Many enterprise organizations are opting for a hybrid model and adapting their workplace, not only for health reasons but also for efficiency and cost reduction benefits.
With an eye to understanding the impact of all the challenges enterprise organizations now face, A10 Networks commissioned research at the start of 2022, which investigated various issues around digital resilience, cloud adoption, security, and how enterprises were planning to work both now and in the future.
Change is Reshaping IT Needs and Anxiety in Various Verticals
When it comes to digital transformation, one industry at the forefront is retail and eCommerce.
Alongside the digitization of business applications and internal processes, retail organizations have seen much of their in-store, consumer-facing business move online. The organizations that prioritize consumer-friendly, convenient online offerings are seeing an exponential growth in e-commerce sales, which grew between two and five times faster than before the pandemic.

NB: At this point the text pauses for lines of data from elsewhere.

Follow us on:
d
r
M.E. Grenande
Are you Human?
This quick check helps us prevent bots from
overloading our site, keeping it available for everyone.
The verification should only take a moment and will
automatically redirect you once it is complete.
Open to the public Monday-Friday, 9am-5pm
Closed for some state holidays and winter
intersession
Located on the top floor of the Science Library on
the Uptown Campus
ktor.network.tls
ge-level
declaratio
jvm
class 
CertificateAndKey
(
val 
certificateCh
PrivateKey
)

When we asked retail and eCommerce respondents how concerned they are about the organization’s digital resilience and readiness to cope with various challenges, they were most concerned about their agile development and DevOps capabilities (95%), and how they would support staff remotely (95.5%) as well as managing the move from IPv4 to IPv6 (95%).
Supporting staff remotely was also a key concern for finance sector respondents (96%) when asked the same question. This sector is witnessing ever-growing competition as traditional banks compete against digital neobanks and try to keep pace with consumer demands.

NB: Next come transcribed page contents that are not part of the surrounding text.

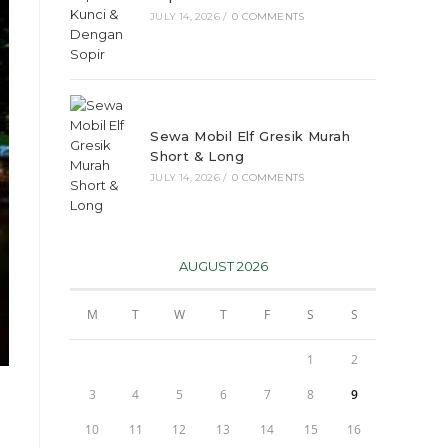
JULY 14, 2026
/
0 COMMENTS
Sewa Mobil Elf Gresik Murah
Short & Long
JULY 14, 2026
/
0 COMMENTS
AUGUST 2026
M
T
W
T
F
S
S
1
2
3
4
5
6
7
8
9
10
11
12
13
14
15
16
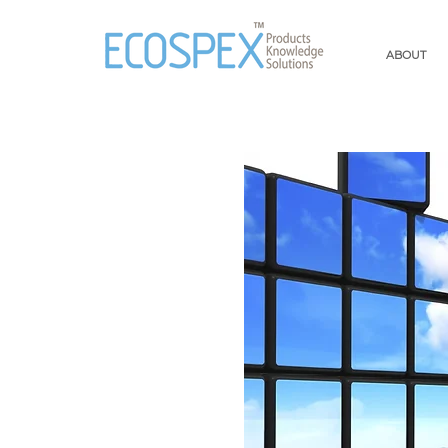
ABOUT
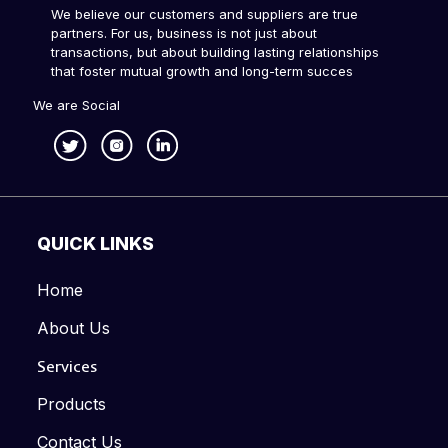
We believe our customers and suppliers are true
partners. For us, business is not just about
transactions, but about building lasting relationships
that foster mutual growth and long-term succes
We are Social
QUICK LINKS
Home
About Us
Services
Products
Contact Us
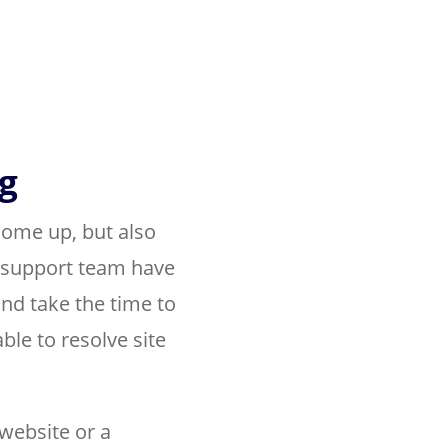
g
come up, but also
 support team have
nd take the time to
ble to resolve site
website or a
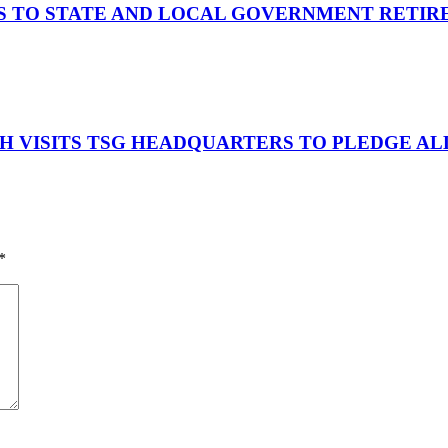
S TO STATE AND LOCAL GOVERNMENT RETIR
OH VISITS TSG HEADQUARTERS TO PLEDGE A
*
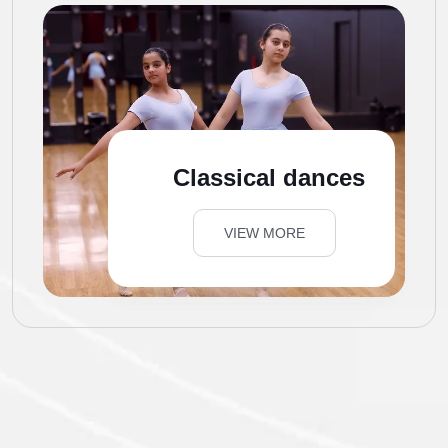
Classical dances
VIEW MORE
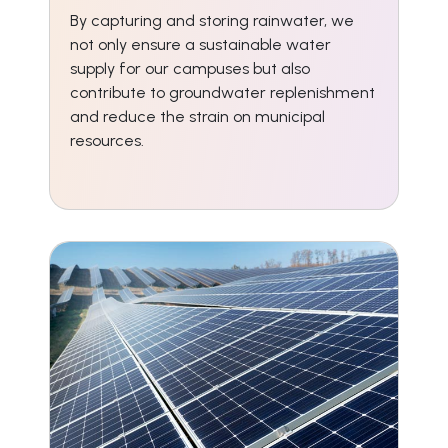
By capturing and storing rainwater, we
not only ensure a sustainable water
supply for our campuses but also
contribute to groundwater replenishment
and reduce the strain on municipal
resources.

This often means they have an imperative to deploy new technologies that enable frictionless digital experiences and increase customer value, to remain competitive.
This has resulted in more application services, which increases the viable attack surface for hackers. It is no wonder that this sector said the optimization of security tools for competitive advantage (97%) was a top concern.

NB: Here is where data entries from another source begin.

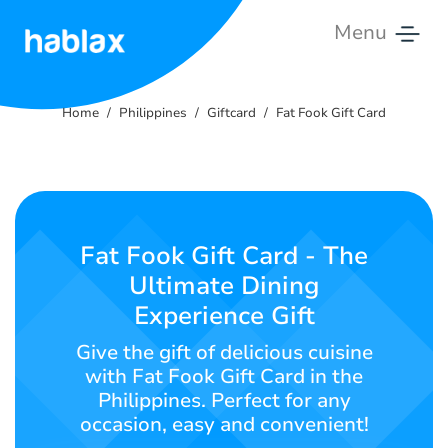
Menu
Home
Home
Philippines
Giftcard
Fat Fook Gift Card
Rates
Services
Contact
Fat Fook Gift Card - The
Us
Ultimate Dining
Experience Gift
English
Give the gift of delicious cuisine
with Fat Fook Gift Card in the
Philippines. Perfect for any
SIGN IN
SIGN UP
occasion, easy and convenient!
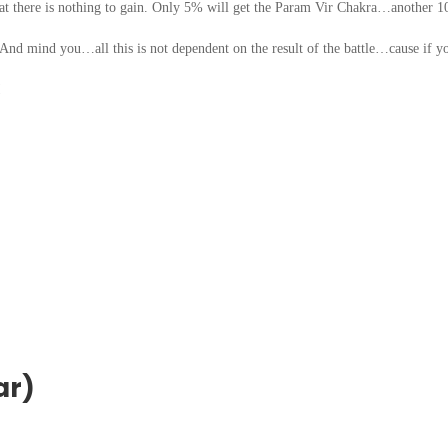
that there is nothing to gain. Only 5% will get the Param Vir Chakra…another 
 mind you…all this is not dependent on the result of the battle…cause if y
!
ar)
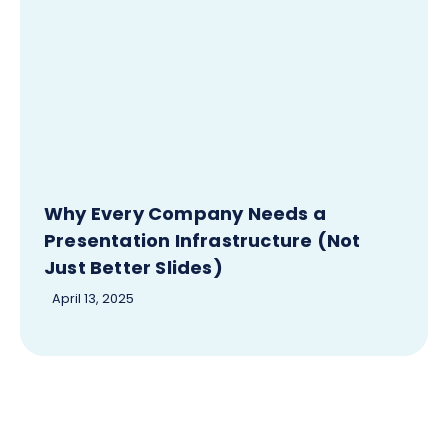
Why Every Company Needs a
Presentation Infrastructure (Not
Just Better Slides)
April 13, 2025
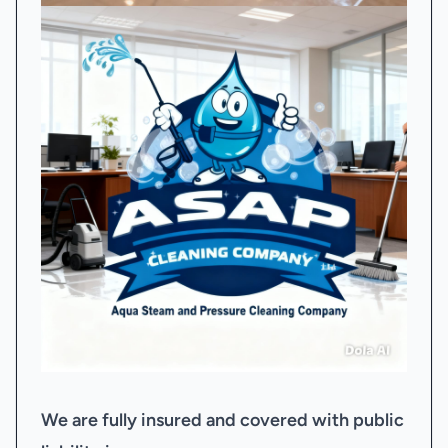
We are fully insured and covered with public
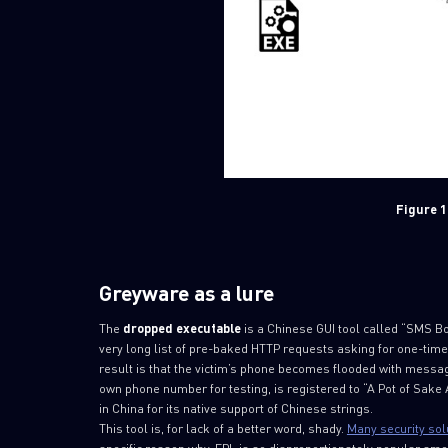
Figure 1
Greyware as a lure
The
dropped
executable
is a Chinese GUI tool called “SMS Bo
very long list of pre-baked HTTP requests asking for one-time
result is that the victim’s phone becomes flooded with mes
own phone number for testing, is registered to “A Pot of Sake A
in China for its native support of Chinese strings.
This tool is, for lack of a better word, shady.
Many security sol
specific reason why. EPL is so disproportionately popular am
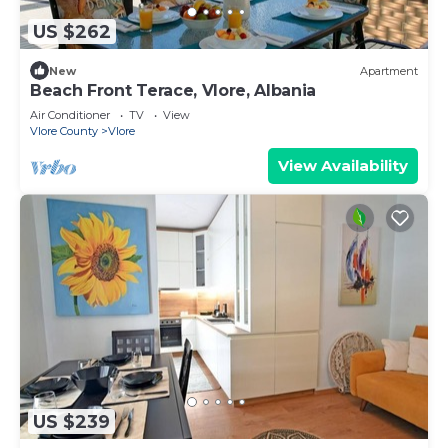
US $262
New
Apartment
Beach Front Terace, Vlore, Albania
Air Conditioner
TV
View
Vlore County
Vlore
View Availability
US $239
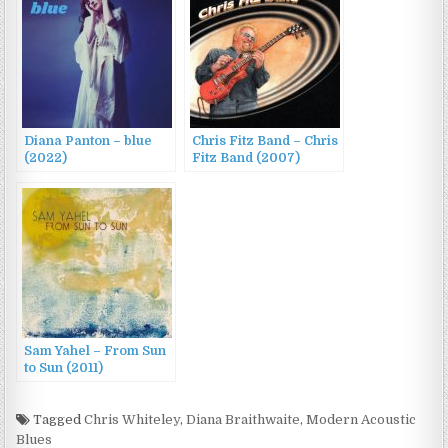
Diana Panton – blue
Chris Fitz Band – Chris
(2022)
Fitz Band (2007)
Sam Yahel – From Sun
to Sun (2011)
Tagged
Chris Whiteley
,
Diana Braithwaite
,
Modern Acoustic
Blues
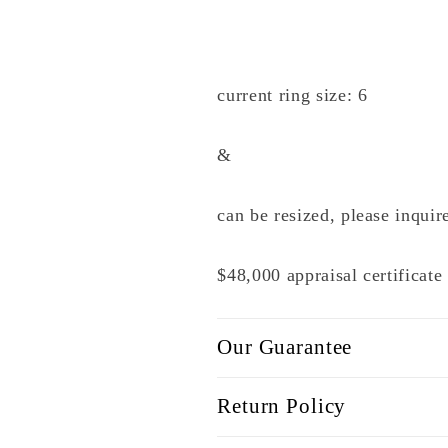
current ring size: 6
&
can be resized, please inquir
$48,000 appraisal certificat
Our Guarantee
Return Policy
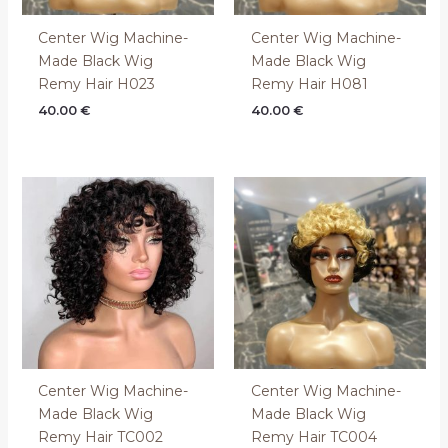
Center Wig Machine-
Center Wig Machine-
Made Black Wig
Made Black Wig
Remy Hair H023
Remy Hair H081
40.00
€
40.00
€
Center Wig Machine-
Center Wig Machine-
Made Black Wig
Made Black Wig
Remy Hair TC002
Remy Hair TC004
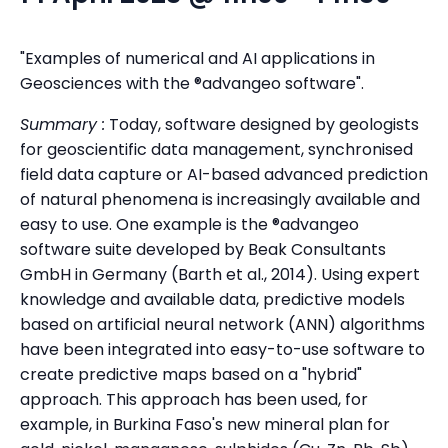
"Examples of numerical and AI applications in
Geosciences with the ®advangeo software".
Summary :
Today, software designed by geologists
for geoscientific data management, synchronised
field data capture or AI-based advanced prediction
of natural phenomena is increasingly available and
easy to use. One example is the ®advangeo
software suite developed by Beak Consultants
GmbH in Germany (Barth et al., 2014). Using expert
knowledge and available data, predictive models
based on artificial neural network (ANN) algorithms
have been integrated into easy-to-use software to
create predictive maps based on a "hybrid"
approach. This approach has been used, for
example, in Burkina Faso's new mineral plan for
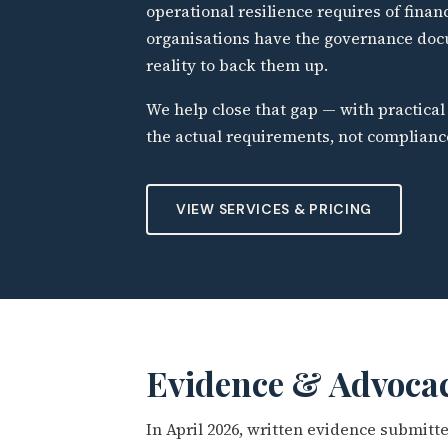
operational resilience requires of finan
organisations have the governance doc
reality to back them up.
We help close that gap — with practic
the actual requirements, not complianc
VIEW SERVICES & PRICING
Evidence & Advoca
In April 2026, written evidence submit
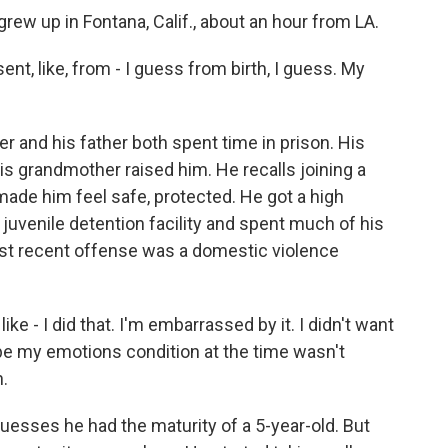
ew up in Fontana, Calif., about an hour from LA.
t, like, from - I guess from birth, I guess. My
 and his father both spent time in prison. His
is grandmother raised him. He recalls joining a
ade him feel safe, protected. He got a high
 a juvenile detention facility and spent much of his
ost recent offense was a domestic violence
ike - I did that. I'm embarrassed by it. I didn't want
ybe my emotions condition at the time wasn't
h.
sses he had the maturity of a 5-year-old. But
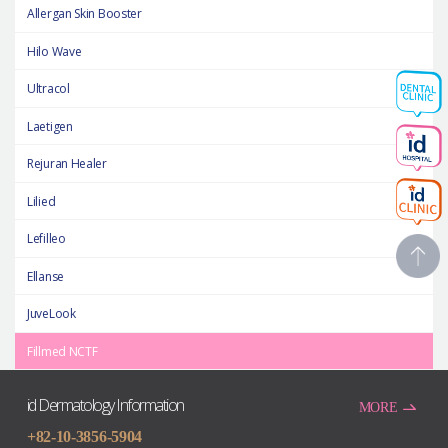
Allergan Skin Booster
Hilo Wave
Ultracol
Laetigen
Rejuran Healer
Lilied
Lefilleo
Ellanse
JuveLook
Fillmed NCTF
id Dermatology Information
MORE
+82-10-3856-5904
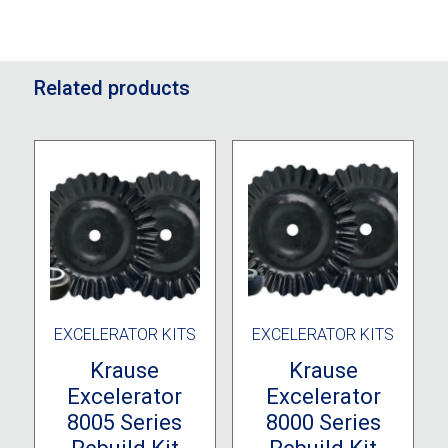
Related products
EXCELERATOR KITS
EXCELERATOR KITS
Krause
Krause
Excelerator
Excelerator
8005 Series
8000 Series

How is Digital Resiliency Impacting Networks?
Looking at the impact that the exponential growth in online services is having on network traffic, our research showed the gaming sector had the highest average growth of all verticals, reporting a 52.6% increase in traffic.
The education sector also experienced high growth, at 49.8%, however, the average growth was surprisingly low for retail respondents (41.1%).
This could be due to retailers having gradually been moving infrastructure online for several years, whereas education establishments have had to suddenly pivot to offering additional online services during the pandemic.
Security is clearly top of mind for all the verticals surveyed. However, when asked about their biggest concern when it comes to cyberthreats, ransomware scored highest for utilities at 14.5%.
It should be noted, digital resiliency is more than just network uptime, and lost revenue isn’t the only price to pay.
As more and more services have gone online, most industries handle large amounts of highly personally identifiable information (PII), not just traditionally cited payment details. Widespread brand damage and day-to-day disruption to all aspects of a organizational operations can occur if an organization isn’t digitally resilient.
Looking to the Future
When asked what technologies respondents had implemented in the past 12 months, artificial intelligence (AI) and machine learning were high across all the verticals but highest in government, retail, and eCommerce. This is not surprising as both sectors look to automate in-person tasks with AI tools.
Digital transformation has reshaped the IT environment in multiple industries, yet vigilance around digital resiliency is more critical than ever to realize it’s a continued success.
Moreover, as organizations prepare for the next wave of disruption, whether societal, environmental or technological, including responding to cyber-attacks, keeping the enterprise environment secure, and accommodating remote workers, digital resilience will be key.